*WHAT TO PRODUCE*
Could you pick up the reinforcement learning lecture notes below where they end and carry them on?

*PROVIDED TEXT*
┏━━

We can define $$v$$ and $$q$$ in terms of each other:

• $$v(s) = \sum_{a} \pi(a | s) q(s, a)$$
• $$q(s, a) = \mathcal{R}^a_s + \gamma \sum_{s'} \mathcal{P}^a_{ss'} v(s')$$

And then we can expand so that they don’t depend on each other:

• $$v(s) = \sum_{a} \pi(a | s) (\mathcal{R}^a_s + \gamma \sum_{s'} \mathcal{P}^a_{ss'} v(s'))$$
• $$q(s, a) = \mathcal{R}^a_s + \gamma \sum_{s'} \mathcal{P}^a_{ss'} \sum_{a} \pi(a | s) q(s, a)$$

#### Optimal value functions

We define optimal policies as:

• $$v_*(s) = \max_{\pi} v_{\pi}(s)$$
• $$q_*(s, a) = \max_{\pi} q_{\pi}(s, a)$$

We define an ordering over policies:

• $$\pi \geq \pi'$$ if $$v_{\pi}(s) \geq v_{\pi'}(s), \forall s$$
##### Optimal policy theorem
• There exists an optimal policy $$\pi_*$$ that is better than all other policies $$\pi_* \geq \pi, \forall \pi$$
• All optimal policies achieve the optimal state-value function $$v_*$$.
• All optimal policies achieve the optimal action-value function $$q_*$$.
• We can derive an optimal policy from $$v_*$$ or $$q_*$$.
##### Bellman optimality equation for optimal value functions
• $$v_*(s) = \max_a q_*(s, a)$$
• $$q_*(s, a) = \mathcal{R}^a_s + \gamma \sum_{s'} \mathcal{P}^a_{ss'} v_*(s')$$
• $$v_*(s) = \max_a \mathcal{R}^a_s + \gamma \sum_{s'} \mathcal{P}^a_{ss'} v_*(s')$$
• $$q_*(s, a) = \mathcal{R}^a_s + \gamma \sum_{s'} \mathcal{P}^a_{ss'} \max_a q_*(s', a)$$
##### Solving the Bellman optimality equation
• Non-linear, so no closed-form solution in general.
• We can apply iterative solutions: value iteration, policy iteration, Q-learning, SARSA…

#### Partially Observable Markov Decision Processes (POMDPs)

A POMDP is a tuple $$\langle \mathcal{S}, \mathcal{A}, \mathcal{O}, \mathcal{P}, \mathcal{R}, \mathcal{Z}, \gamma \rangle$$:

• Equivalent to MDP for $$\mathcal{S}, \mathcal{A}, \mathcal{P}, \mathcal{R}, \gamma$$.
• $$\mathcal{O}$$ is a finite set of observations.
• $$\mathcal{Z}$$ is an observation function.
• $$\mathcal{Z}^a_{s',o} = \mathbb{P}[O_{t+1} = o | S_{t+1} = s', A_t = a]$$
##### Belief states
• The history is $$H_t = O_1, R_1, A_1, O_2, ..., R_t$$.
• The belief state $$b(h)$$ is a probability distribution over states conditioned on $$h$$:
• $$b(h) = \mathbb{P}[S_t | h]$$

## Lecture 3: Planning by Dynamic Programming

### Iterative policy evaluation

• Problem: Evaluate a policy $$\pi$$.
• Solution: Iteratively apply Bellman equation.

┗━━

*MATERIAL PROVIDED*
┏━━

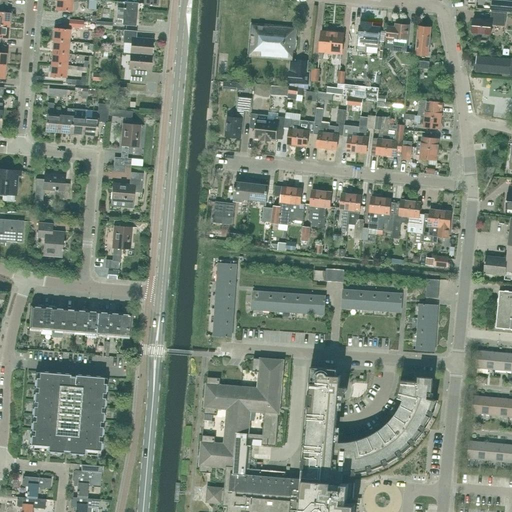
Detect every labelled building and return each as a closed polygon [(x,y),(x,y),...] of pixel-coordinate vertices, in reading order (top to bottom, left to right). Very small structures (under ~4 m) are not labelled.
[(71,12),(72,0),(56,0),(55,11),(71,12)] [(97,0),(91,0),(88,0),(88,8),(96,9),(97,0)] [(511,12),(511,1),(492,0),(491,11),(511,12)] [(117,8),(116,18),(123,19),(122,25),(136,26),(137,11),(137,8),(138,4),(124,3),(123,8),(123,9),(117,8)] [(3,5),(0,5),(0,26),(9,27),(10,14),(2,13),(3,5)] [(491,20),(474,18),(473,25),(471,26),(471,30),(472,32),(472,33),(490,35),(491,25),(504,26),(505,14),(491,13),(491,20)] [(82,28),(83,21),(71,20),(70,27),(82,28)] [(252,24),(252,23),(251,23),(248,56),(293,60),(293,51),(295,51),(296,27),(252,24)] [(380,25),(379,23),(374,23),(373,24),(372,27),(360,25),(360,23),(357,51),(366,52),(366,47),(378,48),(379,41),(384,42),(385,31),(380,31),(381,27),(380,27),(380,25)] [(402,25),(402,23),(399,23),(398,24),(396,24),(395,27),(388,27),(387,38),(394,38),(394,39),(394,45),(397,49),(406,50),(407,40),(409,25),(402,25)] [(8,38),(9,27),(0,26),(0,39),(0,38),(8,38)] [(429,28),(428,26),(425,26),(424,27),(419,26),(415,54),(428,56),(429,43),(431,43),(431,38),(430,38),(431,28),(429,28)] [(69,42),(70,29),(54,28),(53,41),(69,42)] [(136,31),(135,31),(123,30),(122,43),(131,43),(130,53),(151,55),(152,40),(136,38),(136,31)] [(331,53),(333,31),(327,30),(327,32),(322,32),(319,59),(323,59),(323,52),(331,53)] [(338,33),(338,32),(333,31),(331,53),(338,53),(337,59),(341,59),(344,34),(338,33)] [(68,54),(69,42),(53,41),(52,53),(68,54)] [(410,65),(411,53),(403,52),(402,64),(410,65)] [(67,66),(68,54),(52,53),(51,65),(67,66)] [(150,71),(151,55),(130,53),(129,69),(131,69),(130,81),(143,82),(144,70),(150,71)] [(509,74),(510,60),(477,56),(476,61),(472,61),(472,66),(476,66),(476,71),(509,74)] [(307,72),(308,62),(308,61),(308,60),(305,60),(304,60),(296,60),(295,71),(289,71),(288,78),(288,83),(309,85),(310,73),(307,72)] [(429,69),(429,62),(411,60),(411,67),(429,69)] [(72,66),(67,66),(51,65),(50,77),(66,78),(67,69),(71,70),(72,66)] [(369,99),(369,95),(363,94),(364,85),(355,84),(353,97),(369,99)] [(302,101),(304,89),(290,87),(288,98),(302,101)] [(61,98),(61,91),(48,90),(48,97),(61,98)] [(318,93),(317,100),(332,101),(333,94),(318,93)] [(348,97),(347,105),(361,107),(362,99),(348,97)] [(250,111),(251,99),(238,98),(237,108),(238,108),(237,118),(227,117),(225,137),(229,137),(231,139),(235,139),(236,138),(241,138),(243,119),(244,111),(250,111)] [(441,118),(443,103),(417,100),(416,116),(419,116),(441,118)] [(52,116),(53,104),(48,103),(45,132),(58,134),(59,116),(52,116)] [(289,109),(288,116),(303,117),(304,109),(289,109)] [(70,135),(72,110),(66,110),(66,117),(59,116),(58,134),(70,135)] [(78,118),(78,111),(72,110),(70,135),(83,136),(84,118),(78,118)] [(345,124),(346,110),(338,110),(337,124),(345,124)] [(96,137),(98,112),(92,112),(91,119),(84,118),(83,136),(96,137)] [(262,120),(262,115),(251,114),(250,127),(256,127),(255,139),(260,139),(260,141),(265,141),(268,120),(262,120)] [(322,116),(316,115),(314,128),(314,132),(318,133),(317,147),(327,148),(329,128),(330,124),(321,123),(322,116)] [(284,131),(285,118),(274,116),(274,121),(268,120),(265,141),(270,142),(270,140),(277,141),(278,129),(283,130),(283,131),(284,131)] [(357,152),(358,137),(351,136),(353,117),(346,116),(344,136),(348,137),(347,150),(350,151),(350,153),(355,153),(356,151),(357,152)] [(375,117),(368,116),(366,129),(374,130),(375,117)] [(439,129),(441,118),(419,116),(418,123),(423,123),(422,127),(439,129)] [(382,120),(383,117),(376,117),(375,117),(374,129),(381,130),(380,140),(378,140),(376,154),(386,155),(389,128),(390,120),(382,120)] [(299,131),(300,120),(292,120),(291,130),(289,129),(287,144),(297,145),(299,131)] [(137,147),(139,125),(124,124),(121,158),(114,158),(114,165),(130,167),(131,159),(127,159),(128,147),(137,147)] [(404,130),(404,126),(398,125),(397,129),(389,128),(386,155),(387,155),(387,157),(393,158),(393,156),(396,156),(398,142),(403,143),(403,141),(404,130)] [(314,132),(314,128),(305,127),(305,131),(299,131),(297,145),(307,146),(309,132),(314,132)] [(339,130),(336,129),(329,128),(327,148),(328,148),(328,150),(333,151),(333,149),(337,149),(339,130)] [(366,130),(359,129),(358,137),(357,152),(366,153),(368,138),(364,138),(364,136),(366,136),(366,130)] [(438,139),(429,138),(423,137),(422,142),(417,142),(417,147),(437,150),(438,139)] [(410,160),(412,147),(403,146),(401,159),(410,160)] [(436,161),(437,150),(417,147),(416,155),(421,155),(420,159),(435,161),(434,167),(439,167),(439,161),(436,161)] [(0,193),(16,195),(18,171),(0,169),(0,193)] [(64,183),(65,175),(44,173),(44,179),(36,179),(34,201),(42,201),(43,190),(63,192),(63,199),(69,199),(70,184),(64,183)] [(141,193),(143,174),(131,173),(129,186),(112,184),(111,200),(125,201),(125,208),(133,208),(134,192),(141,193)] [(250,199),(251,184),(235,182),(233,201),(239,202),(240,198),(250,199)] [(266,205),(268,186),(251,184),(250,199),(260,200),(260,204),(266,205)] [(289,220),(293,189),(282,187),(280,207),(273,207),(272,224),(288,225),(289,220)] [(301,204),(302,190),(293,189),(289,220),(302,221),(303,211),(298,210),(299,204),(301,204)] [(321,192),(321,190),(316,189),(316,191),(312,191),(309,220),(312,220),(312,225),(318,226),(322,192),(321,192)] [(330,209),(332,193),(322,192),(318,226),(318,228),(323,229),(325,208),(330,209)] [(358,196),(358,194),(353,193),(352,195),(350,213),(359,214),(361,196),(358,196)] [(342,194),(340,210),(343,210),(341,231),(347,232),(350,213),(352,195),(342,194)] [(378,230),(381,199),(371,198),(369,212),(370,212),(369,224),(372,225),(372,229),(378,230)] [(390,214),(391,200),(381,199),(378,230),(383,230),(384,224),(388,224),(387,231),(393,232),(394,214),(390,214)] [(408,223),(411,202),(401,201),(399,215),(395,214),(394,214),(393,232),(392,239),(399,240),(401,222),(408,223)] [(235,204),(226,203),(215,202),(214,216),(234,218),(235,204)] [(419,214),(421,203),(411,202),(408,223),(407,232),(416,233),(414,243),(421,243),(422,234),(424,215),(419,214)] [(270,221),(272,208),(263,207),(262,221),(270,221)] [(437,244),(438,237),(441,211),(430,210),(428,226),(430,226),(429,233),(433,234),(433,236),(432,243),(437,244)] [(449,238),(451,213),(441,211),(438,237),(449,238)] [(0,218),(0,242),(6,243),(6,241),(22,242),(24,221),(0,218)] [(511,272),(511,219),(511,220),(507,259),(486,256),(485,261),(485,263),(484,273),(505,275),(505,271),(511,272)] [(361,240),(364,220),(356,220),(354,239),(361,240)] [(52,231),(52,224),(38,223),(37,237),(44,238),(43,255),(62,257),(64,232),(52,231)] [(129,250),(131,227),(115,226),(112,261),(106,260),(105,268),(117,269),(118,262),(120,262),(121,249),(129,250)] [(308,242),(310,228),(303,227),(301,241),(308,242)] [(447,268),(448,258),(436,256),(435,266),(447,268)] [(235,283),(236,265),(218,264),(217,282),(235,283)] [(325,281),(325,271),(314,271),(313,281),(325,281)] [(234,297),(235,283),(217,282),(216,295),(234,297)] [(360,309),(361,291),(343,290),(342,308),(360,309)] [(270,311),(271,293),(253,291),(251,310),(270,311)] [(373,310),(375,292),(361,291),(360,309),(373,310)] [(511,329),(511,291),(499,291),(496,328),(511,329)] [(387,311),(388,293),(375,292),(373,310),(387,311)] [(283,312),(284,294),(271,293),(270,311),(283,312)] [(401,312),(402,294),(388,293),(387,311),(401,312)] [(297,313),(298,295),(284,294),(283,312),(297,313)] [(233,310),(234,297),(216,295),(215,309),(233,310)] [(310,314),(311,295),(298,295),(297,313),(310,314)] [(324,315),(325,296),(311,295),(310,314),(324,315)] [(437,320),(437,306),(419,304),(418,318),(437,320)] [(41,331),(43,308),(31,307),(29,330),(41,331)] [(52,332),(54,308),(43,308),(41,331),(52,332)] [(63,333),(65,309),(54,308),(52,332),(63,333)] [(74,334),(76,310),(65,309),(63,333),(74,334)] [(232,324),(233,310),(215,309),(214,322),(232,324)] [(85,335),(87,311),(76,310),(74,334),(85,335)] [(96,336),(98,312),(87,311),(85,335),(96,336)] [(107,337),(109,313),(98,312),(96,336),(107,337)] [(118,338),(120,314),(109,313),(107,337),(118,338)] [(129,338),(131,315),(120,314),(118,338),(129,338)] [(436,333),(437,320),(418,318),(417,332),(436,333)] [(232,337),(232,324),(214,322),(213,336),(232,337)] [(435,351),(436,333),(417,332),(416,350),(435,351)] [(494,370),(496,352),(478,351),(476,368),(494,370)] [(511,371),(511,353),(496,352),(494,370),(511,371)] [(246,511),(247,511),(273,511),(275,494),(277,472),(254,470),(250,469),(247,469),(246,475),(238,474),(240,445),(249,446),(252,446),(252,445),(259,446),(261,446),(262,445),(276,446),(279,414),(279,412),(275,412),(276,402),(280,403),(281,387),(277,387),(278,374),(282,374),(283,361),(259,359),(253,358),(252,371),(252,372),(253,372),(259,372),(258,389),(252,388),(241,387),(220,386),(220,378),(207,377),(207,383),(205,408),(204,414),(205,414),(212,415),(217,415),(218,408),(227,409),(224,444),(215,444),(215,436),(211,436),(203,435),(202,435),(202,442),(200,466),(199,472),(207,473),(210,473),(212,473),(213,466),(226,467),(224,490),(223,490),(222,490),(222,489),(209,488),(208,488),(207,502),(221,503),(221,502),(222,502),(223,502),(223,508),(223,506),(227,507),(226,511),(246,511)] [(275,494),(273,511),(285,511),(286,510),(289,511),(294,511),(295,511),(300,511),(354,511),(355,508),(355,504),(352,504),(349,504),(350,498),(352,498),(353,498),(354,497),(354,495),(355,483),(342,482),(343,474),(349,474),(349,476),(351,475),(351,471),(355,471),(356,474),(368,472),(367,468),(372,467),(373,470),(384,466),(383,462),(387,460),(388,462),(389,463),(399,457),(397,454),(401,450),(403,454),(413,446),(410,443),(413,439),(416,442),(424,432),(421,430),(423,426),(426,428),(431,419),(432,417),(429,415),(430,411),(434,412),(438,401),(435,400),(433,399),(428,398),(428,393),(430,393),(431,393),(432,393),(432,392),(432,391),(433,378),(418,376),(418,382),(403,380),(401,380),(400,386),(400,387),(397,397),(397,398),(398,398),(403,399),(402,401),(402,402),(401,403),(399,408),(396,413),(389,421),(381,428),(375,432),(368,436),(361,439),(353,441),(344,442),(335,442),(335,441),(336,426),(336,425),(338,411),(338,409),(338,402),(339,394),(343,394),(344,394),(345,394),(345,393),(346,393),(346,392),(347,392),(347,391),(347,390),(347,389),(346,388),(345,387),(344,387),(343,387),(340,386),(340,382),(340,380),(341,377),(342,377),(342,376),(341,376),(337,375),(337,371),(337,369),(326,368),(311,367),(310,369),(309,383),(307,403),(302,469),(301,479),(288,478),(285,478),(285,472),(277,472),(275,494)] [(32,450),(44,451),(49,452),(49,448),(54,449),(54,452),(63,453),(64,451),(68,451),(68,453),(78,454),(78,451),(83,451),(83,454),(97,456),(97,450),(101,451),(101,441),(98,441),(99,436),(102,436),(103,427),(99,426),(100,422),(103,422),(104,412),(101,412),(101,407),(104,408),(105,398),(102,398),(102,393),(105,393),(106,384),(105,383),(105,384),(103,383),(103,379),(104,379),(104,377),(89,376),(62,374),(39,372),(39,378),(35,378),(35,387),(38,387),(38,392),(34,392),(33,401),(37,402),(36,406),(33,406),(32,416),(36,416),(35,421),(32,421),(31,430),(34,430),(34,435),(31,435),(30,445),(31,445),(31,444),(33,445),(33,449),(32,450)] [(490,415),(492,398),(473,396),(472,413),(490,415)] [(508,417),(510,399),(492,398),(490,415),(508,417)] [(486,460),(488,443),(469,441),(467,458),(486,460)] [(504,462),(506,445),(488,443),(486,460),(504,462)] [(100,486),(102,466),(81,464),(81,471),(75,470),(73,486),(77,486),(76,497),(76,498),(87,499),(87,498),(88,485),(100,486)] [(50,488),(51,479),(24,477),(23,486),(27,486),(26,498),(37,499),(38,487),(50,488)] [(26,498),(19,497),(18,507),(22,507),(21,511),(32,511),(32,508),(45,509),(46,499),(37,499),(26,498)] [(76,498),(76,497),(72,497),(71,507),(76,507),(75,511),(85,511),(86,508),(98,509),(99,499),(87,498),(87,499),(76,498)]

┗━━

*RESPONSE*
• Method:
• At each iteration $$k + 1$$.
• For all states $$s \in \mathcal{S}$$.
• Update $$v_{k + 1}(s)$$ using $$v_k(s')$$, where $$s'$$ is the successor state of $$s$$.
• This uses synchronous backups.
• This is proven to converge.

#### Equation

$v_{k + 1} = \mathcal{R}^{\pi} + \gamma \mathcal{P}^{\pi} v_k$

### Policy iteration

Given a policy $$\pi$$:

• Evaluate the policy using iterative policy evaluation.
• Improve the policy by acting greedily:
• $$\pi' = greedy(v_{\pi})$$
• $$\pi'(s) = argmax_a q_{\pi}(s, a)$$
• $$\pi'(s) = argmax_a \mathcal{R}^a_s + \gamma \sum_{s'} \mathcal{P}^a_{ss'} v_{\pi}(s')$$

### Value iteration

Like policy iteration, but we update the value function (and thus the policy) every iteration. There is no explicit policy. $v_{k+1} = \max_a \mathcal{R}^a + \gamma \mathcal{P}^a v_k$

### Asynchronous dynamic programming

#### Synchronous vs. asynchronous

• Synchronous: All states are backed up in parallel.
• Asynchronous: States are backed up individually.
• This reduces computation.
• This is still guaranteed to converge if all states continue to be selected.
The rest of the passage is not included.